What is a consultative examination?

Shortly after filing a claim for disability benefits, you may receive a message from the Social Security Administration informing you of an examination appointment. This medical exam is known as a “consultative exam.” It is normal to feel nervous upon receiving this notice, and you may very well feel apprehension. Don’t. View this exam as an opportunity to give an independent medical professional more information regarding your symptoms, how your conditions affect you, your day, and your ability to accomplish tasks.

           An employee of Social Security does not perform consultative exams; Social Security hires independent physicians to perform an unbiased, independent exam. While Social Security may schedule many types of exams for you, such as auditory, respiratory, visual, etc., the most commonly scheduled exams are for internal medicine and mental status. 

How do you prepare for the consultative exam? 

If you have any medical records, you should bring them. Remember, this is the first and likely only time this doctor will see you. This doctor doesn’t know you or your medical conditions. The most helpful medical records will be reports and findings from objective studies such as MRIs, EMGs, blood tests (for conditions diagnosed through bloodwork and labs such as rheumatoid arthritis and Lyme’s), and prescriptions. Accurate records and findings carry the most weight with many medical professionals and with Social Security. Of course, for mental health cases, you likely don’t have any medical records besides your prescriptions. This raises my next point. Be prepared to discuss your story with them, such as what caused the impairment and how it affects your current daily living.  

            Provide the physician with your story. Don’t exaggerate, but similarly, don’t minimize.
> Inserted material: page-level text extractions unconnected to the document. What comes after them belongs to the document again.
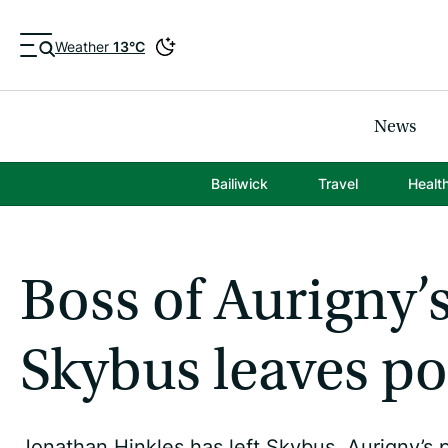
Weather
13°C
News
Bailiwick
Travel
Healt
Boss of Aurigny’s
Skybus leaves po
Jonathan Hinkles has left Skybus, Aurigny’s p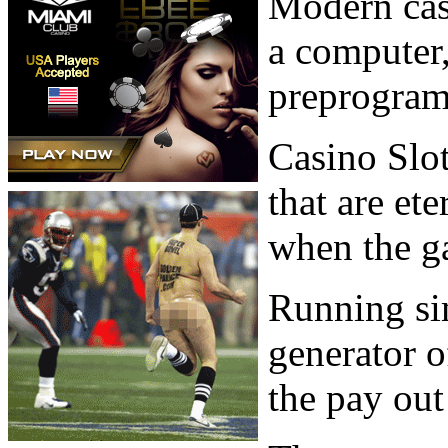
Modern cas
a computer,
preprogram
Casino Slo
that are et
when the ga
Running si
generator o
the pay out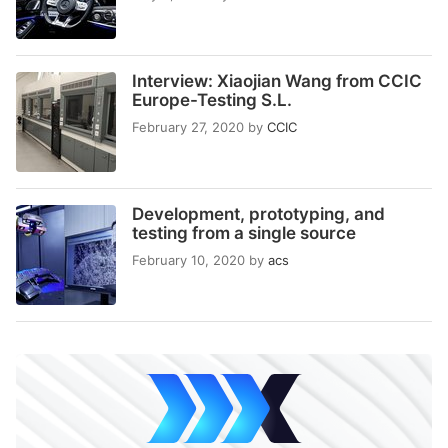
Interview: Xiaojian Wang from CCIC
Europe-Testing S.L.
February 27, 2020
by
CCIC
Development, prototyping, and
testing from a single source
February 10, 2020
by
acs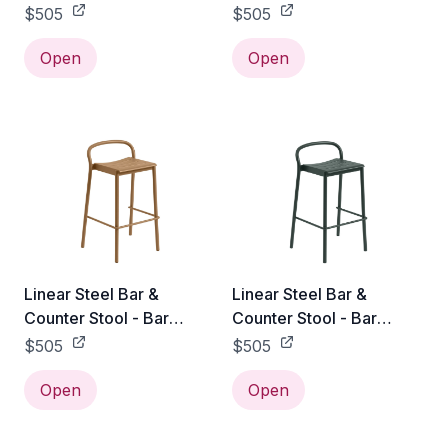
Height / Pale Blue
Height / Black
$505
$505
Open
Open
Linear Steel Bar &
Linear Steel Bar &
Counter Stool - Bar
Counter Stool - Bar
Height / Burnt Orange
Height / Dark Green
$505
$505
Open
Open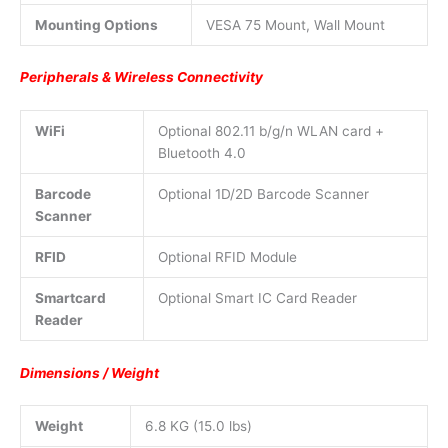
Mounting Options
VESA 75 Mount, Wall Mount
Peripherals & Wireless Connectivity
WiFi
Optional 802.11 b/g/n WLAN card +
Bluetooth 4.0
Barcode
Optional 1D/2D Barcode Scanner
Scanner
RFID
Optional RFID Module
Smartcard
Optional Smart IC Card Reader
Reader
Dimensions / Weight
Weight
6.8 KG (15.0 lbs)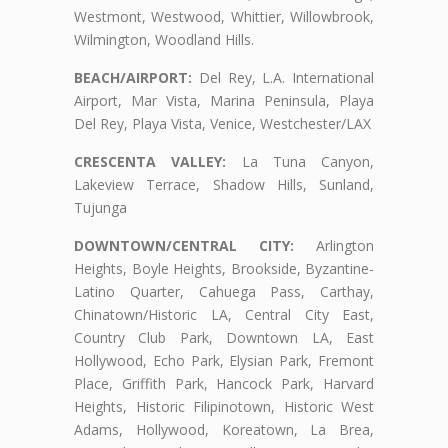
Westmont, Westwood, Whittier, Willowbrook,
Wilmington, Woodland Hills.
BEACH/AIRPORT:
Del Rey, L.A. International
Airport, Mar Vista, Marina Peninsula, Playa
Del Rey, Playa Vista, Venice, Westchester/LAX
CRESCENTA VALLEY:
La Tuna Canyon,
Lakeview Terrace, Shadow Hills, Sunland,
Tujunga
DOWNTOWN/CENTRAL CITY:
Arlington
Heights, Boyle Heights, Brookside, Byzantine-
Latino Quarter, Cahuega Pass, Carthay,
Chinatown/Historic LA, Central City East,
Country Club Park, Downtown LA, East
Hollywood, Echo Park, Elysian Park, Fremont
Place, Griffith Park, Hancock Park, Harvard
Heights, Historic Filipinotown, Historic West
Adams, Hollywood, Koreatown, La Brea,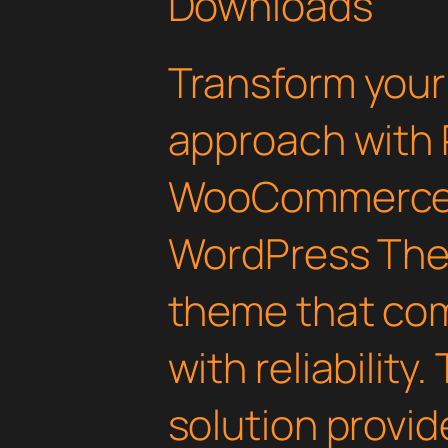
Downloads
Transform you
approach with
WooCommerce 
WordPress Them
theme that com
with reliability
solution provid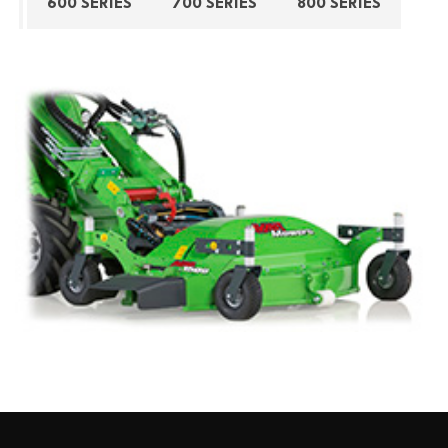
600 SERIES
700 SERIES
800 SERIES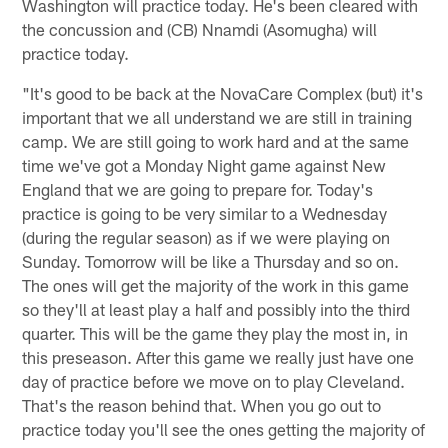
Washington will practice today. He's been cleared with
the concussion and (CB) Nnamdi (Asomugha) will
practice today.
"It's good to be back at the NovaCare Complex (but) it's
important that we all understand we are still in training
camp. We are still going to work hard and at the same
time we've got a Monday Night game against New
England that we are going to prepare for. Today's
practice is going to be very similar to a Wednesday
(during the regular season) as if we were playing on
Sunday. Tomorrow will be like a Thursday and so on.
The ones will get the majority of the work in this game
so they'll at least play a half and possibly into the third
quarter. This will be the game they play the most in, in
this preseason. After this game we really just have one
day of practice before we move on to play Cleveland.
That's the reason behind that. When you go out to
practice today you'll see the ones getting the majority of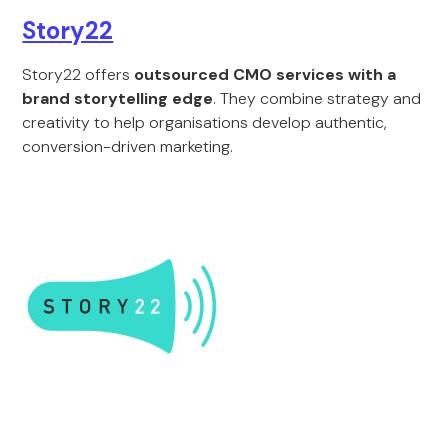
Story22
Story22 offers
outsourced CMO services with a
brand storytelling edge
. They combine strategy and
creativity to help organisations develop authentic,
conversion-driven marketing.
One way to achieve this successfully is to tell the doctor about your typical day and the challenges you may face regularly. Think about the difficulties you encounter daily. Why are they difficult—is it due to physical limitation? Is it due to anxiety? What is it that interferes with your daily functioning? Do you receive any assistance accomplishing your daily tasks or chores? Are you able to perform house chores? Why or why not? 

Tell them about self-care such as bathing and dressing. Tell them about social interactions if your impairments affect or limit them. If you can perform a certain activity, but it is with great difficulty or painful consequences later, let them know about those struggles. Tell them what a good day, a bad day, and a typical day is like for you.

Inform them of your treatment history as well. Who has provided you with treatment in the past? Currently? What specialists have you seen? What procedures have you undergone? Have you been hospitalized? If you have, were they multiple admissions? Do you go to the emergency room frequently due to your conditions? Don’t fret over specific dates—ballpark timeframes serve the purpose of most exams. 

You get the idea; this is about why you might be unable to be reliable or consistent in your abilities to accomplish even menial tasks. It is why you filed for disability in the first place.

           You should be aware that when you arrive at a consultative exam, you might be observed before you even enter the office. Sometimes, the examiner may watch a claimant exit their vehicle in the parking lot, walk to the entrance, etc. Additionally, keep in mind that this is not a feel-good exam. After the exam is completed, you may not feel that the examiner spent enough time with you, learning about your conditions. You may feel that you were hurried. Often, these exams are performed by physicians with many patients and limited time. This is why you should prepare and focus on the issues or impairments that present you with the most limitations. Don’t lose valuable time talking about conditions that are marginal or that don’t limit your ability to function on a day-to-day basis.

           Remember, this is your opportunity to help the examiner understand your conditions and how they affect you. So, tell them.